Raffaelli quickly became a “darkroom wizard.” In the days before Photoshop and other image manipulation software, all special effects had to be done ‘in camera’, or painstakingly in a darkroom.
But the greatest adventures in Raffaelli’s career may have happened during the year that he spent as the personal photographer of one of the biggest names in late ‘60s rock.
“An art director had told me that this British rock star was getting ready to go on tour in the United States, and he needed a photographer,” Raffaelli said, “and I thought it would be cool to go on tour with a rock star, so I went up to this Beverly Hills house to show my portfolio, and when I got there, there were about thirty or forty photographers with their portfolios.
“When my turn came, I went into this bedroom and there was a Tiffany lamp with red scarves hanging from it, and at the foot of the bed, there was this handsome black man with a blond on either side of him, and one behind him on the bed looking over his shoulder. So I gave him my portfolio, and I recognized who it was. It was Jimi Hendrix. And he went through all thirty of my photos in about thirty seconds. He hands them back to me and says thank you. And I left, thinking ‘what a waste of time that was,’ ” Raffaelli said.

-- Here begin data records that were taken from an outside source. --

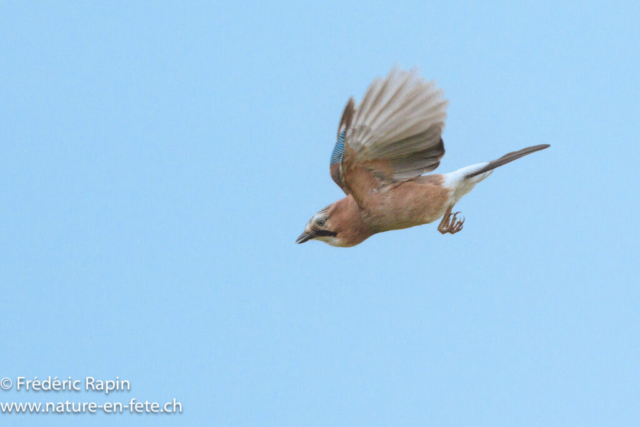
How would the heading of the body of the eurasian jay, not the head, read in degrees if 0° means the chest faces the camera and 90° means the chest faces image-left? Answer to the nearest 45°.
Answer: approximately 90°
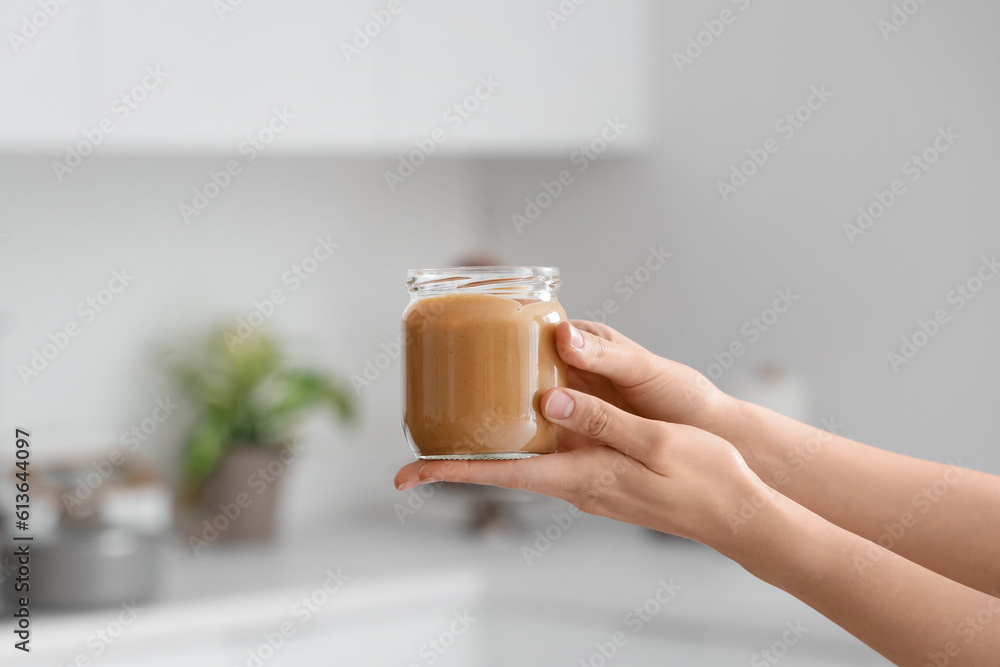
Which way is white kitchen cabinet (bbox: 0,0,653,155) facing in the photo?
toward the camera

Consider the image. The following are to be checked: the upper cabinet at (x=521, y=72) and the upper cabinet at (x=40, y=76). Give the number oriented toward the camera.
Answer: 2

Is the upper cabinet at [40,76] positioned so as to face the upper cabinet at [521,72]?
no
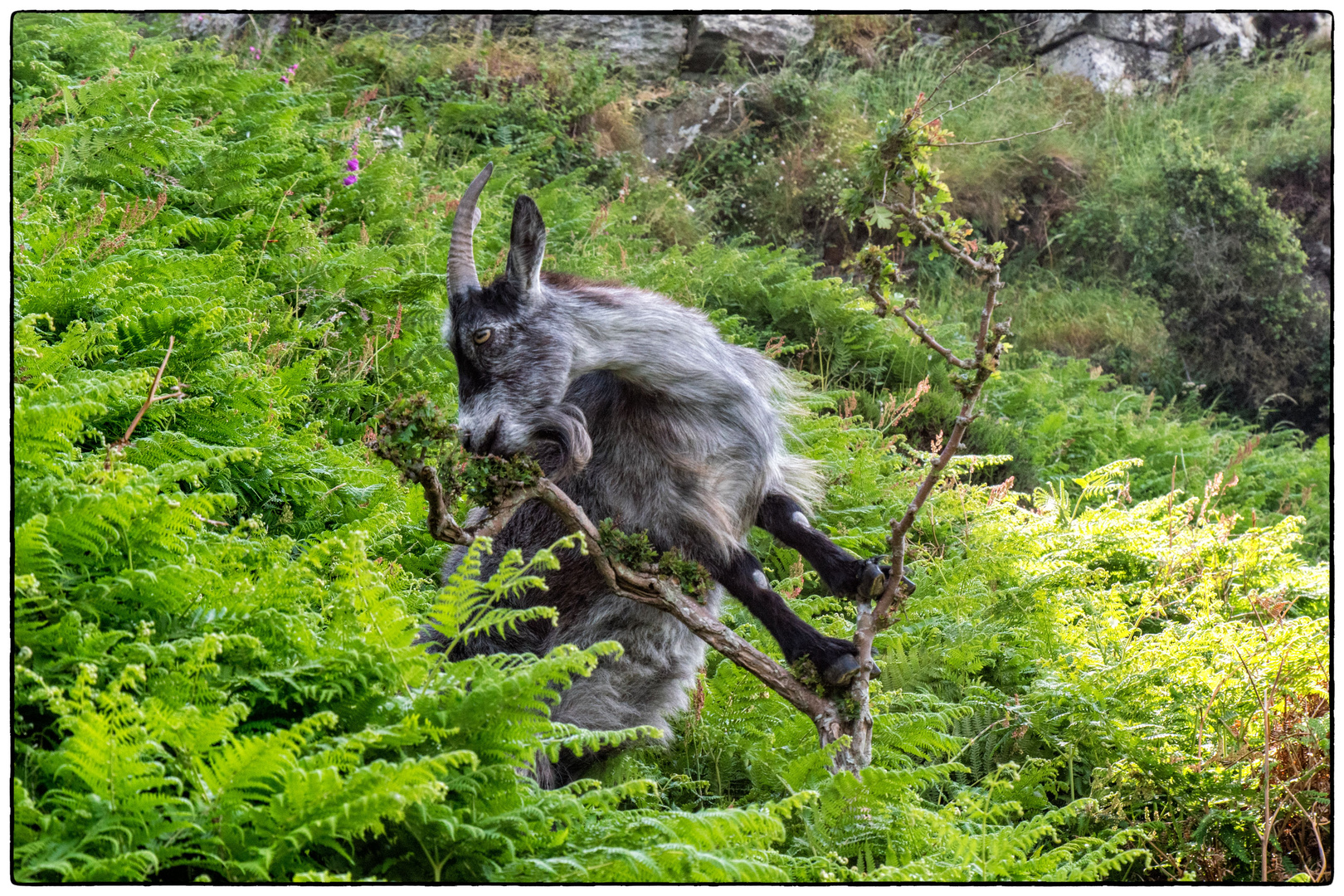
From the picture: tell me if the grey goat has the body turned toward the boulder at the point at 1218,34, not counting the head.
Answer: no

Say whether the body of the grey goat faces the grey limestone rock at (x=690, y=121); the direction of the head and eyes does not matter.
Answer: no

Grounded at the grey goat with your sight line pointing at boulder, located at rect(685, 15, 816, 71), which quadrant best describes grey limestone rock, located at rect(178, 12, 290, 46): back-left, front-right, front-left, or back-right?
front-left

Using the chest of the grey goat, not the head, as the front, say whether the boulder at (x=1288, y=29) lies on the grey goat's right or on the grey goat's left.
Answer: on the grey goat's left

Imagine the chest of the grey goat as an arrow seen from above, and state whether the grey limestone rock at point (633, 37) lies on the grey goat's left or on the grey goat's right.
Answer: on the grey goat's left
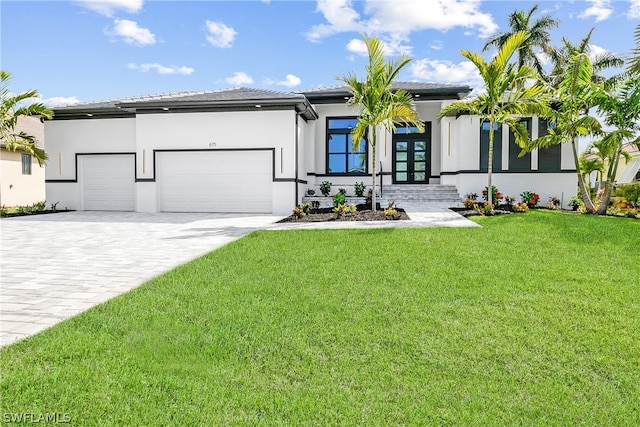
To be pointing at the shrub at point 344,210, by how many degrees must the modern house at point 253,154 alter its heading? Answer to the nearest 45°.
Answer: approximately 45° to its left

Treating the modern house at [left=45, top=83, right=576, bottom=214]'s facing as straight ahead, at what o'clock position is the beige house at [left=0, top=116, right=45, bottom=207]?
the beige house at [left=0, top=116, right=45, bottom=207] is roughly at 4 o'clock from the modern house at [left=45, top=83, right=576, bottom=214].

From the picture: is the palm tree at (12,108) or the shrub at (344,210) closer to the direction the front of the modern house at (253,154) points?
the shrub

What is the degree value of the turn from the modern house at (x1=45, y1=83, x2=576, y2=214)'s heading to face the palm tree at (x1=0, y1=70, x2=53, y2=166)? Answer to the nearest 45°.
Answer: approximately 90° to its right

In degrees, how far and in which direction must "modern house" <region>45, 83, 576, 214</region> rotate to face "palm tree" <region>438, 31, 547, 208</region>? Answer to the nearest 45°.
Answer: approximately 45° to its left

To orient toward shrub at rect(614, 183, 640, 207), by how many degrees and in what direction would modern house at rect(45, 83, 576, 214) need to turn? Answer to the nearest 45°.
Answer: approximately 90° to its left

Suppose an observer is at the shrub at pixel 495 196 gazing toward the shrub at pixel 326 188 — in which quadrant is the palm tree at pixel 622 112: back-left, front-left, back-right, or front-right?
back-left

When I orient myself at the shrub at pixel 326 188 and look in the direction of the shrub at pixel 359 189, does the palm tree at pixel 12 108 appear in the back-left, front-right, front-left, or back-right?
back-right

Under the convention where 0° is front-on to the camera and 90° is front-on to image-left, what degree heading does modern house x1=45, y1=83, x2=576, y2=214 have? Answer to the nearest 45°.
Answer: approximately 0°

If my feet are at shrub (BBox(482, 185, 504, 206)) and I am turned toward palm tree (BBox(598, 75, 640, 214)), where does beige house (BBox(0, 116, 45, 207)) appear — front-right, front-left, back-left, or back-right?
back-right

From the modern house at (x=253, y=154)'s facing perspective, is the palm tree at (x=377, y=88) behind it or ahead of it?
ahead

While Hendrix had taken England and Europe by storm, he was only on the cusp of great fame in the United States.
“A couple of weeks later, I got the call that Jimi chose me, and the next morning I was on a plane to Hawaii to join him,”…where Hendrix was staying with his band on a large island estate in preparation of his debut American tour.

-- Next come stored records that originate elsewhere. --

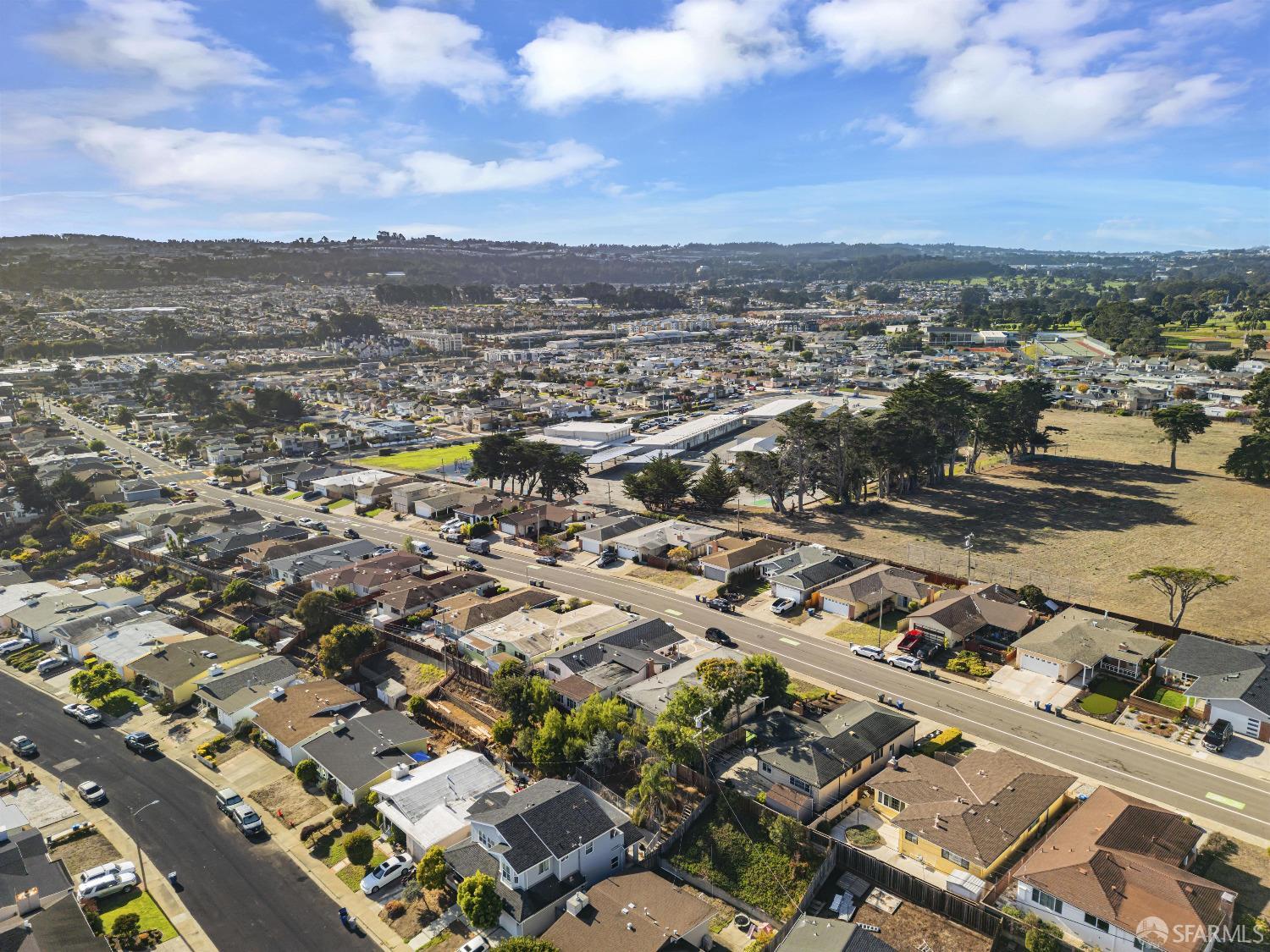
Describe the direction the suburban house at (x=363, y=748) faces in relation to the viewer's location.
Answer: facing the viewer and to the left of the viewer

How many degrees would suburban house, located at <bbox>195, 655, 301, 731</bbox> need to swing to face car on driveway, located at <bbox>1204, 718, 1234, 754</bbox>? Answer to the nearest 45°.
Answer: approximately 90° to its left

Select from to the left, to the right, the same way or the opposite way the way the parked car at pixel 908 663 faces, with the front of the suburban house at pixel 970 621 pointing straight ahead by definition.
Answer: to the right

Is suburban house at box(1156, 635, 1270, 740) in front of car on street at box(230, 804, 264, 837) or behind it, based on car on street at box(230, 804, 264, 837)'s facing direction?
in front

“The house was right on the point of Diamond Head, and there were guest bungalows where I stayed. I got up at about two in the morning one night to get a snack in the main house, and I saw a figure sitting off by himself in the sand. He gestured to me to come over, and he had sculpted a giant face in the sand with his long fingers. He had connected the eyes and ears and mouth with a tunnel under the sand, and he blew smoke into the mouth and the wet sand held the smoke briefly, and then it slowly wafted out. It was trippy,” Raffaelli said.
“I asked him to do it again, and we had a good laugh. But then he said he wanted to ask me some questions about my portfolio, which surprised me because he only spent thirty seconds with my photos, but he had specific questions about them. I made the photos so that there were second and third readings. There were layers to them. And he asked about the symbolism, and I realized he had to have a photographic memory to remember the details he was recalling,” Raffaelli explained.